How will this key legal challenge evolve? Are there other options remaining in the White House’s “toolbox”?

According to media reports, the direction of this legal showdown will become clearer in the coming weeks. The White House has submitted an expedited appeal to the Supreme Court on September 3.

The next key date is October 14, when the appellate court’s stay will expire. If the Supreme Court does not intervene by then, the August 29 ruling will take effect, and tariffs based on the International Emergency Economic Powers Act (IEEPA) will automatically lapse.

Additionally, rulings from other circuit courts may also affect the situation. The Ninth Circuit and the Trump-friendly D.C. Circuit will hear related cases on September 17 and September 30, respectively. If there is a “circuit split” with rulings contrary to the appellate court, it will greatly increase the pressure on the Supreme Court to hear the case. Should the Supreme Court take the case, oral arguments may be held in the fourth quarter of 2025, with a final ruling expected in the first quarter of 2026.

The “Plan B” for Tariff Policy

Even if the use of IEEPA is restricted, the Trump administration still has other tools to maintain tariff pressure. According to analysis, the government may turn to the following legal authorizations:

  • Section 232 of the Trade Expansion Act: Allows imposition of tariffs on “strategic industries” such as steel, chips, EV batteries, and pharmaceuticals on national security grounds.
  • Section 122 of the Trade Act: Allows the president to impose up to a 15% tariff on all imports in emergencies, for a maximum of 150 days.
  • Section 338 of the Tariff Act: Allows up to 50% retaliatory tariffs after investigation.
  • Section 301 of the Trade Act.

Analysis indicates that even if the Supreme Court ultimately rules against the White House, the Trump administration may still make up for the expected loss of about $150 billion in revenue by selectively raising tariffs.

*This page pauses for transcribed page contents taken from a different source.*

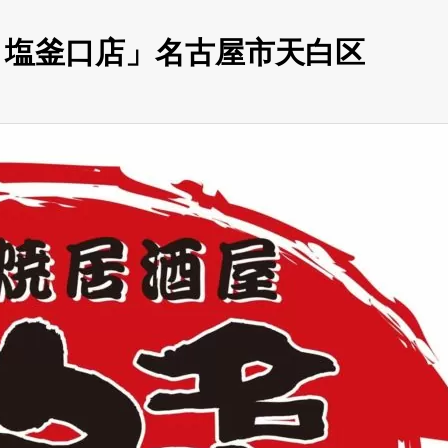
 塩釜口店」名古屋市天白区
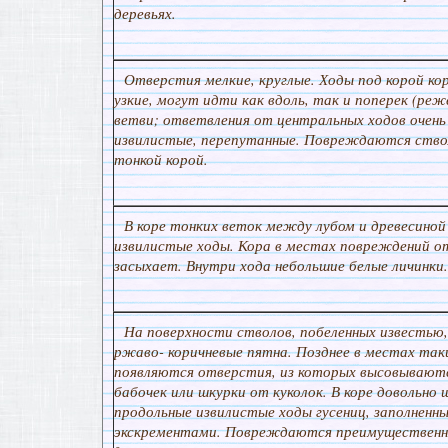
деревьях.
Отверстия мелкие, круглые. Ходы под корой кор
узкие, могут идти как вдоль, так и поперек (реж
ветви; ответвления от центральных ходов очень
извилистые, перепутанные. Повреждаются ствол
тонкой корой.
В коре тонких веток между лубом и древесиной
извилистые ходы. Кора в местах повреждений о
засыхает. Внутри хода небольшие белые личинки.
На поверхности стволов, побеленных известью
ржаво- коричневые пятна. Позднее в местах таки
появляются отверстия, из которых высовываютс
бабочек или шкурки от куколок. В коре довольно 
продольные извилистые ходы гусениц, заполненны
экскрементами. Повреждаются преимущественн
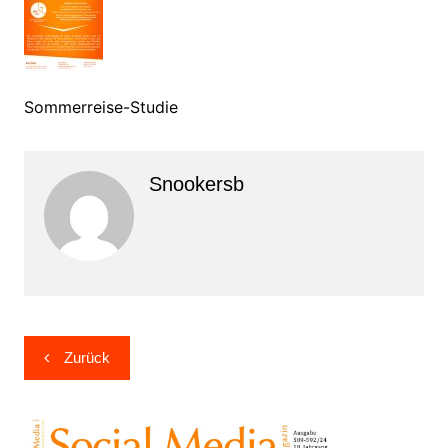
Sommerreise-Studie
Snookersb
Beitragsnavigation
Zurück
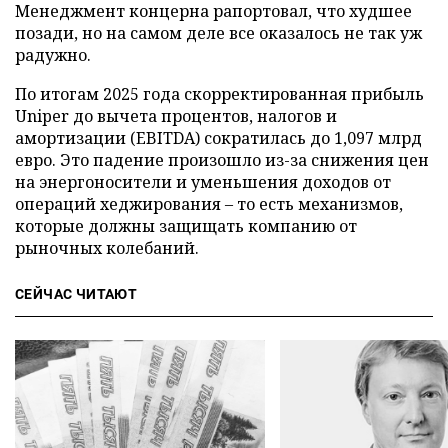
Менеджмент концерна рапортовал, что худшее
позади, но на самом деле все оказалось не так уж
радужно.
По итогам 2025 года скорректированная прибыль
Uniper до вычета процентов, налогов и
амортизации (EBITDA) сократилась до 1,097 млрд
евро. Это падение произошло из-за снижения цен
на энергоносители и уменьшения доходов от
операций хеджирования – то есть механизмов,
которые должны защищать компанию от
рыночных колебаний.
СЕЙЧАС ЧИТАЮТ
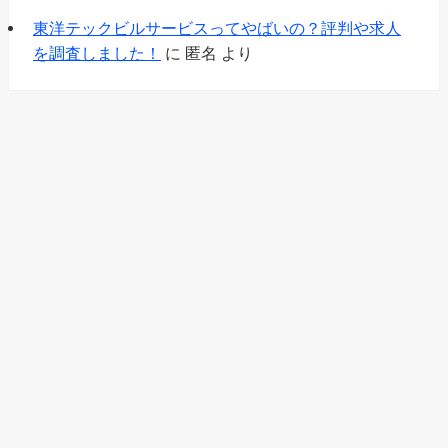
東洋テックビルサービスってやばいの？評判や求人
を調査しました！
に
匿名
より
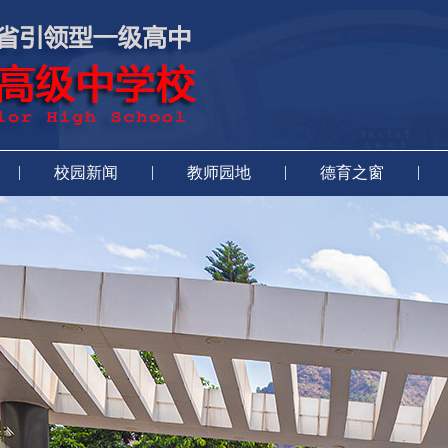
|
|
|
|
校园新闻
教师园地
德育之窗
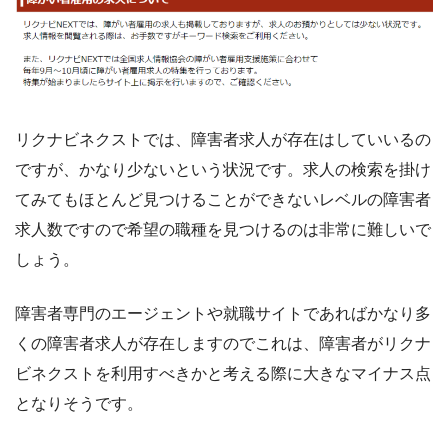
リクナビネクストでは、障害者求人が存在はしていいるの
ですが、かなり少ないという状況です。求人の検索を掛け
てみてもほとんど見つけることができないレベルの障害者
求人数ですので希望の職種を見つけるのは非常に難しいで
しょう。
障害者専門のエージェントや就職サイトであればかなり多
くの障害者求人が存在しますのでこれは、障害者がリクナ
ビネクストを利用すべきかと考える際に大きなマイナス点
となりそうです。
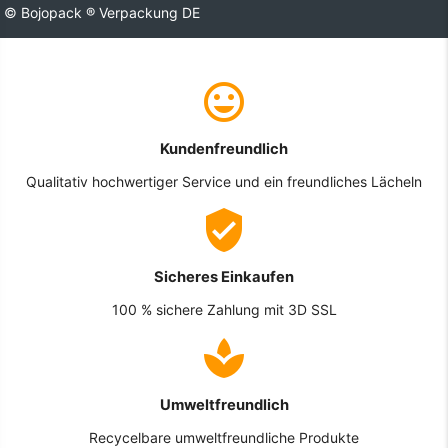
© Bojopack ® Verpackung DE
Kundenfreundlich
Qualitativ hochwertiger Service und ein freundliches Lächeln
Sicheres Einkaufen
100 % sichere Zahlung mit 3D SSL
Umweltfreundlich
Recycelbare umweltfreundliche Produkte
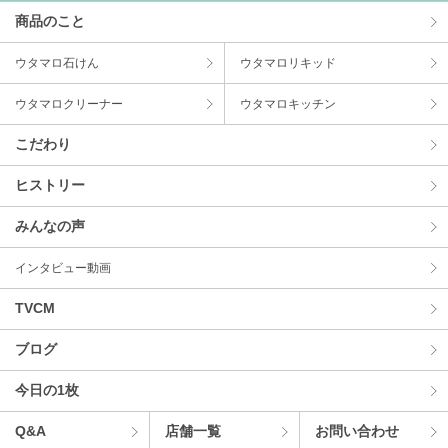
商品のこと
ウタマロ⽯けん
ウタマロリキッド
ウタマロクリーナー
ウタマロキッチン
こだわり
ヒストリー
みんなの声
インタビュー動画
TVCM
ブログ
今⽇の1枚
Q&A
店舗⼀覧
お問い合わせ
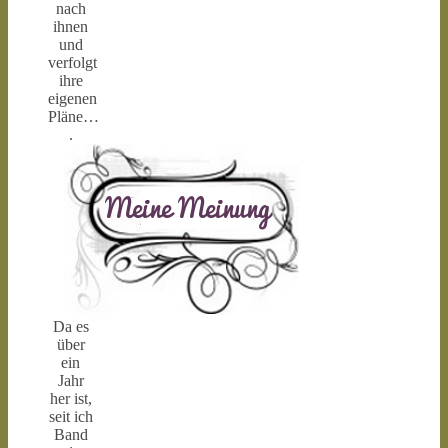
nach
ihnen
und
verfolgt
ihre
eigenen
Pläne…
.
Da es
über
ein
Jahr
her ist,
seit ich
Band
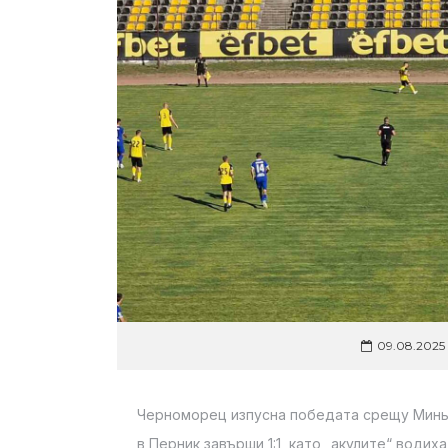
09.08.2025
Черноморец изпусна победата срещу Миньор 
в Перник завърши 1:1, като „акулите“ водиха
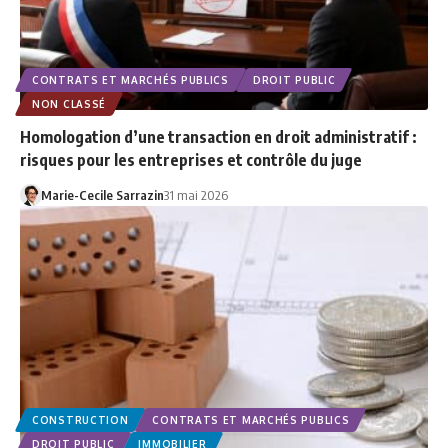
CONTRATS ET MARCHÉS PUBLICS
DROIT PUBLIC
NON CLASSÉ
Homologation d’une transaction en droit administratif :
risques pour les entreprises et contrôle du juge
Marie-Cecile Sarrazin
31 mai 2026
CONSTRUCTION
CONTRATS ET MARCHÉS PUBLICS
DROIT PUBLIC
IMMOBILIER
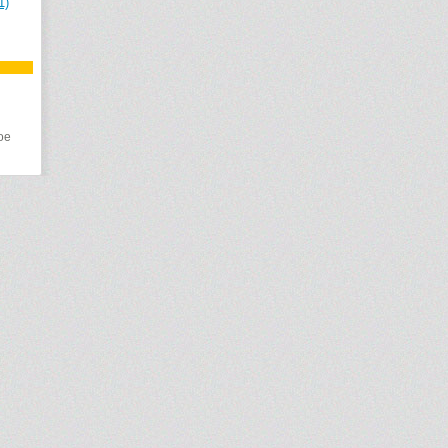
1)
ое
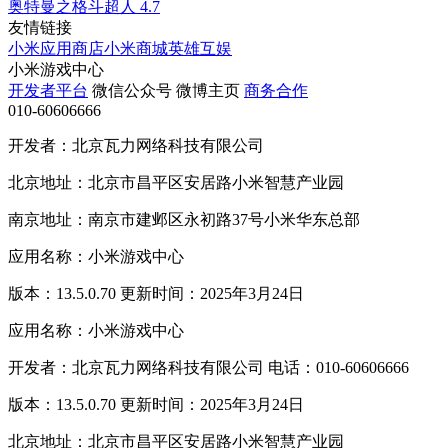
奥特曼之格斗超人
4.7
友情链接
小米应用商店
小米商城
英雄互娱
小米游戏中心
开发者平台
微信公众号
微博主页
商务合作
010-60606666
开发者：北京瓦力网络科技有限公司
北京地址：北京市昌平区安居路小米智慧产业园
南京地址：南京市建邺区永初路37号小米华东总部
应用名称：小米游戏中心
版本：13.5.0.70 更新时间：2025年3月24日
应用名称：小米游戏中心
开发者：北京瓦力网络科技有限公司 电话：010-60606666
版本：13.5.0.70 更新时间：2025年3月24日
北京地址：北京市昌平区安居路小米智慧产业园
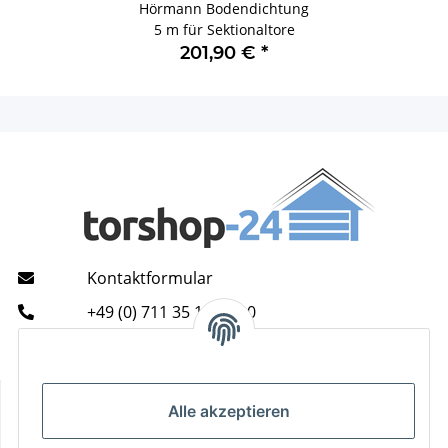
Hörmann Bodendichtung
5 m für Sektionaltore
201,90 €
*
Kontaktformular
+49 (0) 711 35 13 16 00
Mo - Do: 9 - 13 & 14 - 16.00 Uhr
Fr: 9 - 13 & 14 - 15.00 Uhr
Informationen
Alle akzeptieren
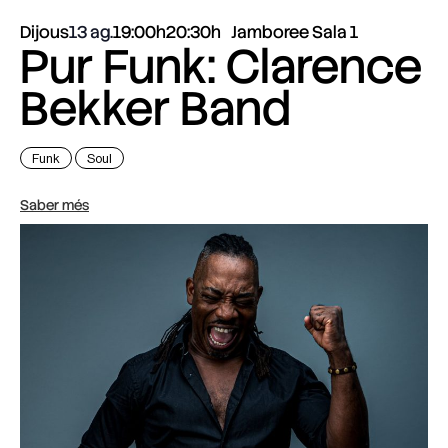
Dijous
13 ag.
19:00h
20:30h
Jamboree Sala 1
Pur Funk: Clarence
Bekker Band
Funk
Soul
Saber més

Potential Winners and Losers

According to analysis by investment research firm TS Lombard, the outcome of this legal battle will produce various winners and losers.

If the Supreme Court ultimately restricts the president’s tariff powers, large retailers such as Amazon and Walmart will be winners, as lower tariffs mean decreased import costs and more competitive pricing. Vietnam, ASEAN exporters, as well as Brazil and India, previously affected by high tariffs, may also see some easing of trade barriers. For markets, limits on presidential power are expected to foster a positive backdrop for U.S. and global equity markets.

On the other hand, the losers may include the U.S. bond market, as decreased tariff revenue will further strain the already tight fiscal deficit. In addition, even if the IEEPA tariffs are removed, tariffs on U.S. strategic industries such as semiconductors, electric vehicles, pharmaceuticals, and steel may persist, bringing volatility to related supply chains. The global shipping and logistics industries will also face new compliance obstacles and unpredictable costs due to a fragmented trade policy.